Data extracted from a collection
-------------------------
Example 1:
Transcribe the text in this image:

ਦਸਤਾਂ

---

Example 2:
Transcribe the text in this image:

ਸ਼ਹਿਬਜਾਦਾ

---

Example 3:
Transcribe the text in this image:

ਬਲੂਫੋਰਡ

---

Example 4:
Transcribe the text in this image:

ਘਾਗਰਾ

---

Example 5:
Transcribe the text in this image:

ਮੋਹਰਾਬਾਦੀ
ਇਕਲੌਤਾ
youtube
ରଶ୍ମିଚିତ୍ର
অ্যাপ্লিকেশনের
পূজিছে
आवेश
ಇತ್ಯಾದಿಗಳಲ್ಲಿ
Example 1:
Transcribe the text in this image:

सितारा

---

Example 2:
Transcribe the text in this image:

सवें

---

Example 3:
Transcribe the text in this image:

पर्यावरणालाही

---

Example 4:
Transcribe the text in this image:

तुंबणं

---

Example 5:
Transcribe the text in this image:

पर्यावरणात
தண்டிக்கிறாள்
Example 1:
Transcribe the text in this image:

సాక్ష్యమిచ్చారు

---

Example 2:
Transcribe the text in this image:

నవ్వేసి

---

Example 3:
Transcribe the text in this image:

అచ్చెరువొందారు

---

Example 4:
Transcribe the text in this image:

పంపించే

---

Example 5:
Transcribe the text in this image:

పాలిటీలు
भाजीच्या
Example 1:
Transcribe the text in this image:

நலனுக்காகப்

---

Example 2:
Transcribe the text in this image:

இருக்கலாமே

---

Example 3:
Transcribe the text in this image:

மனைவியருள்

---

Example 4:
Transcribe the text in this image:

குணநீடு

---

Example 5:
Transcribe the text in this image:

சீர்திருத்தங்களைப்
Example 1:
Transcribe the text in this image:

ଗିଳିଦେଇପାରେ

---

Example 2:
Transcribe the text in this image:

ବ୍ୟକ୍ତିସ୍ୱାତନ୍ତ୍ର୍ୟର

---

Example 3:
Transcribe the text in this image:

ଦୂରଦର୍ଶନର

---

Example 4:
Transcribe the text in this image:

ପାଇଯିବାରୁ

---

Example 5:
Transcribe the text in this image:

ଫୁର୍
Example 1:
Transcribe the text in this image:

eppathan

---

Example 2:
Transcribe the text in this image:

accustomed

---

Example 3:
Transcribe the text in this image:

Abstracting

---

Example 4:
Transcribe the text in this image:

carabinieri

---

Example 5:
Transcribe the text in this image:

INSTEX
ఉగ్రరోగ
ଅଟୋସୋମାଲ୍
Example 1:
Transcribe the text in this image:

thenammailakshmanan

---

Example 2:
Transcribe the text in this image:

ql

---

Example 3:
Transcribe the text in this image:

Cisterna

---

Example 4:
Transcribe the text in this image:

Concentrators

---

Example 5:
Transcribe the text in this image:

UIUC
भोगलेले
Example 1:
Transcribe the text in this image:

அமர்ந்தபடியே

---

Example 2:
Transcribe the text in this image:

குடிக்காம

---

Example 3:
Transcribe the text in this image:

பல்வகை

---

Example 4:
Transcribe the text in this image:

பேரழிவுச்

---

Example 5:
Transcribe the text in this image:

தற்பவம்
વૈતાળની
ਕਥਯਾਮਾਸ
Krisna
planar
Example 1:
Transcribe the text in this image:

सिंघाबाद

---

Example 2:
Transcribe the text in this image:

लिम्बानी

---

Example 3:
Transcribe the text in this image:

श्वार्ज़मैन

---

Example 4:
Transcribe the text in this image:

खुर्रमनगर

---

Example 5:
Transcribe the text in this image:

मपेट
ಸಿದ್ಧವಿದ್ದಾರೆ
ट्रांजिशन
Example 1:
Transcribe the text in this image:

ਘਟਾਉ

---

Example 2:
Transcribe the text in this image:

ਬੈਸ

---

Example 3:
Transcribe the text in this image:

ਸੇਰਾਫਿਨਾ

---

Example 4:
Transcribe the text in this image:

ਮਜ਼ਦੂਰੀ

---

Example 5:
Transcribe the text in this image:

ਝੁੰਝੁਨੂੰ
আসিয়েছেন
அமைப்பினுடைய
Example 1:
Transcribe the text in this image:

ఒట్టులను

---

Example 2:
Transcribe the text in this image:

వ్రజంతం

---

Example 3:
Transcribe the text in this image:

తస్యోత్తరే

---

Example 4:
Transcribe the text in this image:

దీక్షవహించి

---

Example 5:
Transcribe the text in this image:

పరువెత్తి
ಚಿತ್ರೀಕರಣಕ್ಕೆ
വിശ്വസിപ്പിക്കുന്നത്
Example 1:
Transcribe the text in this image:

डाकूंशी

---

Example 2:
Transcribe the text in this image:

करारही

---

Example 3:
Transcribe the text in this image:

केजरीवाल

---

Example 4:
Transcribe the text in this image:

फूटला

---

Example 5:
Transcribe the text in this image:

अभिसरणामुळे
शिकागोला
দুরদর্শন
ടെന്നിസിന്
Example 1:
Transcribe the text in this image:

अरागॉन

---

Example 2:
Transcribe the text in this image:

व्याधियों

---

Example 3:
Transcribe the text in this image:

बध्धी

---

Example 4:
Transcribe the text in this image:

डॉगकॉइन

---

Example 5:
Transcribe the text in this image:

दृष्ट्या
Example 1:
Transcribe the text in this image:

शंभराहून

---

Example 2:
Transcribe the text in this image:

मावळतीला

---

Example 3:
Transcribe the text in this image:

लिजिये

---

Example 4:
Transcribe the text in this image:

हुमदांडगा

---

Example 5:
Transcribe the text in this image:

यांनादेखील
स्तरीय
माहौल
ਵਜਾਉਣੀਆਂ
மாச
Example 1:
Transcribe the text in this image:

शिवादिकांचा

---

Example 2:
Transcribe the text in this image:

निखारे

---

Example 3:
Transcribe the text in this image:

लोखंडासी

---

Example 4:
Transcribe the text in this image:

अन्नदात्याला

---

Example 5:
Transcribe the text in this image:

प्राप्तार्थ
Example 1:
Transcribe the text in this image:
-------------------------
* **TASK DIRECTIONS**
Returned text must match every record word for word.

* **RESULT OF THE TASK**
Example 1:
Transcribe the text in this image:

ਦਸਤਾਂ

---

Example 2:
Transcribe the text in this image:

ਸ਼ਹਿਬਜਾਦਾ

---

Example 3:
Transcribe the text in this image:

ਬਲੂਫੋਰਡ

---

Example 4:
Transcribe the text in this image:

ਘਾਗਰਾ

---

Example 5:
Transcribe the text in this image:

ਮੋਹਰਾਬਾਦੀ
ਇਕਲੌਤਾ
youtube
ରଶ୍ମିଚିତ୍ର
অ্যাপ্লিকেশনের
পূজিছে
आवेश
ಇತ್ಯಾದಿಗಳಲ್ಲಿ
Example 1:
Transcribe the text in this image:

सितारा

---

Example 2:
Transcribe the text in this image:

सवें

---

Example 3:
Transcribe the text in this image:

पर्यावरणालाही

---

Example 4:
Transcribe the text in this image:

तुंबणं

---

Example 5:
Transcribe the text in this image:

पर्यावरणात
தண்டிக்கிறாள்
Example 1:
Transcribe the text in this image:

సాక్ష్యమిచ్చారు

---

Example 2:
Transcribe the text in this image:

నవ్వేసి

---

Example 3:
Transcribe the text in this image:

అచ్చెరువొందారు

---

Example 4:
Transcribe the text in this image:

పంపించే

---

Example 5:
Transcribe the text in this image:

పాలిటీలు
भाजीच्या
Example 1:
Transcribe the text in this image:

நலனுக்காகப்

---

Example 2:
Transcribe the text in this image:

இருக்கலாமே

---

Example 3:
Transcribe the text in this image:

மனைவியருள்

---

Example 4:
Transcribe the text in this image:

குணநீடு

---

Example 5:
Transcribe the text in this image:

சீர்திருத்தங்களைப்
Example 1:
Transcribe the text in this image:

ଗିଳିଦେଇପାରେ

---

Example 2:
Transcribe the text in this image:

ବ୍ୟକ୍ତିସ୍ୱାତନ୍ତ୍ର୍ୟର

---

Example 3:
Transcribe the text in this image:

ଦୂରଦର୍ଶନର

---

Example 4:
Transcribe the text in this image:

ପାଇଯିବାରୁ

---

Example 5:
Transcribe the text in this image:

ଫୁର୍
Example 1:
Transcribe the text in this image:

eppathan

---

Example 2:
Transcribe the text in this image:

accustomed

---

Example 3:
Transcribe the text in this image:

Abstracting

---

Example 4:
Transcribe the text in this image:

carabinieri

---

Example 5:
Transcribe the text in this image:

INSTEX
ఉగ్రరోగ
ଅଟୋସୋମାଲ୍
Example 1:
Transcribe the text in this image:

thenammailakshmanan

---

Example 2:
Transcribe the text in this image:

ql

---

Example 3:
Transcribe the text in this image:

Cisterna

---

Example 4:
Transcribe the text in this image:

Concentrators

---

Example 5:
Transcribe the text in this image:

UIUC
भोगलेले
Example 1:
Transcribe the text in this image:

அமர்ந்தபடியே

---

Example 2:
Transcribe the text in this image:

குடிக்காம

---

Example 3:
Transcribe the text in this image:

பல்வகை

---

Example 4:
Transcribe the text in this image:

பேரழிவுச்

---

Example 5:
Transcribe the text in this image:

தற்பவம்
વૈતાળની
ਕਥਯਾਮਾਸ
Krisna
planar
Example 1:
Transcribe the text in this image:

सिंघाबाद

---

Example 2:
Transcribe the text in this image:

लिम्बानी

---

Example 3:
Transcribe the text in this image:

श्वार्ज़मैन

---

Example 4:
Transcribe the text in this image:

खुर्रमनगर

---

Example 5:
Transcribe the text in this image:

मपेट
ಸಿದ್ಧವಿದ್ದಾರೆ
ट्रांजिशन
Example 1:
Transcribe the text in this image:

ਘਟਾਉ

---

Example 2:
Transcribe the text in this image:

ਬੈਸ

---

Example 3:
Transcribe the text in this image:

ਸੇਰਾਫਿਨਾ

---

Example 4:
Transcribe the text in this image:

ਮਜ਼ਦੂਰੀ

---

Example 5:
Transcribe the text in this image:

ਝੁੰਝੁਨੂੰ
আসিয়েছেন
அமைப்பினுடைய
Example 1:
Transcribe the text in this image:

ఒట్టులను

---

Example 2:
Transcribe the text in this image:

వ్రజంతం

---

Example 3:
Transcribe the text in this image:

తస్యోత్తరే

---

Example 4:
Transcribe the text in this image:

దీక్షవహించి

---

Example 5:
Transcribe the text in this image:

పరువెత్తి
ಚಿತ್ರೀಕರಣಕ್ಕೆ
വിശ്വസിപ്പിക്കുന്നത്
Example 1:
Transcribe the text in this image:

डाकूंशी

---

Example 2:
Transcribe the text in this image:

करारही

---

Example 3:
Transcribe the text in this image:

केजरीवाल

---

Example 4:
Transcribe the text in this image:

फूटला

---

Example 5:
Transcribe the text in this image:

अभिसरणामुळे
शिकागोला
দুরদর্শন
ടെന്നിസിന്
Example 1:
Transcribe the text in this image:

अरागॉन

---

Example 2:
Transcribe the text in this image:

व्याधियों

---

Example 3:
Transcribe the text in this image:

बध्धी

---

Example 4:
Transcribe the text in this image:

डॉगकॉइन

---

Example 5:
Transcribe the text in this image:

दृष्ट्या
Example 1:
Transcribe the text in this image:

शंभराहून

---

Example 2:
Transcribe the text in this image:

मावळतीला

---

Example 3:
Transcribe the text in this image:

लिजिये

---

Example 4:
Transcribe the text in this image:

हुमदांडगा

---

Example 5:
Transcribe the text in this image:

यांनादेखील
स्तरीय
माहौल
ਵਜਾਉਣੀਆਂ
மாச
Example 1:
Transcribe the text in this image:

शिवादिकांचा

---

Example 2:
Transcribe the text in this image:

निखारे

---

Example 3:
Transcribe the text in this image:

लोखंडासी

---

Example 4:
Transcribe the text in this image:

अन्नदात्याला

---

Example 5:
Transcribe the text in this image:

प्राप्तार्थ
Example 1:
Transcribe the text in this image:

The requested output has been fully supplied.